[Provided text]
Shortly before recording the original version of "The Blood Donor" Hancock was involved in a minor car accident. He was not badly hurt, but his confidence was shaken and he was unable to learn his lines, with the result that the recording was made with Hancock using teleprompters (TV monitors displaying the relevant sections of script) so that he could read the lines instead. Viewers of the programme may notice that he is not looking where, logically, he ought to be. Hancock came to rely on teleprompters instead of learning scripts whenever he had career difficulties.

Hancock was the cause of two important milestones in comedy. The first was that he was the first TV artist of any genre to be paid more then £1000 for a single half-hour program. Second was the way that comedy was made.

Up until Hancock’s TV series, every comedy show was performed live. In the Jimmy Edwards series 'Whacko', in which he played the Headmaster of a Public School, the scenes were intercut with shots of the school clock. This was because the studio only had one set of cameras, and the insert shot of the clock gave them ten seconds to move the cameras into position on the next scene. Temperamentally, Hancock's highly strung personality made this impractical, with the result that the programmes came to be pre-recorded, initially as telerecordings and later recorded on 2" video tape. The cost of this horrified the executives at the BBC, but they agreed to give it a try. All of a sudden, making a sitcom became more like making a film. The difference this made to the flow and continuity was immediately apparent, as well as the ability to do location shots. With a few years it had become standard practice to work in this way.

[What you should do] Please revise the Hancock passage from "Shortly before recording" up to and including "comedy was made.", putting "autocues" wherever "teleprompters" appears.

[Recorded data]
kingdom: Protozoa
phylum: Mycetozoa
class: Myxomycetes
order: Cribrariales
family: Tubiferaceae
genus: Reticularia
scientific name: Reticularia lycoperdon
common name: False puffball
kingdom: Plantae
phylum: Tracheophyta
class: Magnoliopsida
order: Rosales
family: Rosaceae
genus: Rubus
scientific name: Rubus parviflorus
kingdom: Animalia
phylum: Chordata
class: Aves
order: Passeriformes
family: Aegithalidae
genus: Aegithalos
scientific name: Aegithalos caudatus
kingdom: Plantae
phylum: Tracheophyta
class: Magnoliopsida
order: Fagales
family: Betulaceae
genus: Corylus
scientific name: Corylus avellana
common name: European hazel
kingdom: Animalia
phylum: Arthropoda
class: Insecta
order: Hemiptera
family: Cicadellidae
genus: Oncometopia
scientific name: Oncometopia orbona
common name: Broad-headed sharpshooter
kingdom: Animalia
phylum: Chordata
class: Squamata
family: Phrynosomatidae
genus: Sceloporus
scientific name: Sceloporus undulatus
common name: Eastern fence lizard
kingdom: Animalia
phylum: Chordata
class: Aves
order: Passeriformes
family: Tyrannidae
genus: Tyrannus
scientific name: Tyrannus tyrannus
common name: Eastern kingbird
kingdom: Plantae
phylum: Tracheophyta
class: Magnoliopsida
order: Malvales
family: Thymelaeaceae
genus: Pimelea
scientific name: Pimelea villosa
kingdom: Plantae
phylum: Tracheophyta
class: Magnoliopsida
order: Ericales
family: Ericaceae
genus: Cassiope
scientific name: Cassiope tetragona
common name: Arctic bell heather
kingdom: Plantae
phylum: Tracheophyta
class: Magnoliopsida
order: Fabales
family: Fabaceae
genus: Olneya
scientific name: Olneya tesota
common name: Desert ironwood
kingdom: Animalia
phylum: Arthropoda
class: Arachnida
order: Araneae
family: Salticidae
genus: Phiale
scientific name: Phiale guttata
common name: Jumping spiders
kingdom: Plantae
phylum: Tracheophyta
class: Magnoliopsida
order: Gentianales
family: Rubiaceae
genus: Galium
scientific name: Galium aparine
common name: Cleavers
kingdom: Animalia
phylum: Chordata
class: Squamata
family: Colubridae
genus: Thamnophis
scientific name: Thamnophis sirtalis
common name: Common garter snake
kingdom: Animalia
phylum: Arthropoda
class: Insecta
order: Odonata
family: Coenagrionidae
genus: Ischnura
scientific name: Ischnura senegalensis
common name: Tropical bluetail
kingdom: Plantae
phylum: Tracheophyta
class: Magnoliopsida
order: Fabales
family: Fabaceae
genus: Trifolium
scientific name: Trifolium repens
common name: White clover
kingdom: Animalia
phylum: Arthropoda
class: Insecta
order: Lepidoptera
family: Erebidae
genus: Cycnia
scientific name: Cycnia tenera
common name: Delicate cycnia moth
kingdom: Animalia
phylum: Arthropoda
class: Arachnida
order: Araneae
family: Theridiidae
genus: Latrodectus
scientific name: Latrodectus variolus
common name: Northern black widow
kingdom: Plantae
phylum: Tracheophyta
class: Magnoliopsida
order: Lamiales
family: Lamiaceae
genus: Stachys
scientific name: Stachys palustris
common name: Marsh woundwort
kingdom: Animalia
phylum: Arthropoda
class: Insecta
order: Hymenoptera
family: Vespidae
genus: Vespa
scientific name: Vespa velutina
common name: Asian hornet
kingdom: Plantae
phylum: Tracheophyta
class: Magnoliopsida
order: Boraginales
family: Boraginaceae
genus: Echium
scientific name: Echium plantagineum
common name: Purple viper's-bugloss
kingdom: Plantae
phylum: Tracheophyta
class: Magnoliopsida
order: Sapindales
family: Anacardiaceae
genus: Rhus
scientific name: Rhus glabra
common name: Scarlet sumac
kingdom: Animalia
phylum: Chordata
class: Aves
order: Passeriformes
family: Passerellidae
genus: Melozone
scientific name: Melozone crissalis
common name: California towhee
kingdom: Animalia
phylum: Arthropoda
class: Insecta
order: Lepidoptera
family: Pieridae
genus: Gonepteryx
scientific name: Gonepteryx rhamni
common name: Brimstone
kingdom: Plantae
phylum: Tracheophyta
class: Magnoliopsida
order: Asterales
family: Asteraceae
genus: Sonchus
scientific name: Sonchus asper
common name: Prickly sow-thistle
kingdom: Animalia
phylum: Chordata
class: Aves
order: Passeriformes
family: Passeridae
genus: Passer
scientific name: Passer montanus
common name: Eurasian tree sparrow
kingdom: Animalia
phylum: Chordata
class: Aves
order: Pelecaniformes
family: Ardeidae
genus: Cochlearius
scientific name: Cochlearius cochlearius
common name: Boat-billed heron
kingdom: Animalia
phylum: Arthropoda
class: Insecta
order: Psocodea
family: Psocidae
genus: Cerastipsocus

[Response]
Shortly before recording the original version of "The Blood Donor" Hancock was involved in a minor car accident. He was not badly hurt, but his confidence was shaken and he was unable to learn his lines, with the result that the recording was made with Hancock using autocues (TV monitors displaying the relevant sections of script) so that he could read the lines instead. Viewers of the programme may notice that he is not looking where, logically, he ought to be. Hancock came to rely on autocues instead of learning scripts whenever he had career difficulties.

Hancock was the cause of two important milestones in comedy. The first was that he was the first TV artist of any genre to be paid more then £1000 for a single half-hour program. Second was the way that comedy was made.